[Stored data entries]

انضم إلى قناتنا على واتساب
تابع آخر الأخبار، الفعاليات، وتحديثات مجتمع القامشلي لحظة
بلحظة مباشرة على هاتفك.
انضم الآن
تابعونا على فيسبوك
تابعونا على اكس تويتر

__What the task requires__
A word-for-word restatement of all the records is required.

__Solution for this task__
انضم إلى قناتنا على واتساب
تابع آخر الأخبار، الفعاليات، وتحديثات مجتمع القامشلي لحظة
بلحظة مباشرة على هاتفك.
انضم الآن
تابعونا على فيسبوك
تابعونا على اكس تويتر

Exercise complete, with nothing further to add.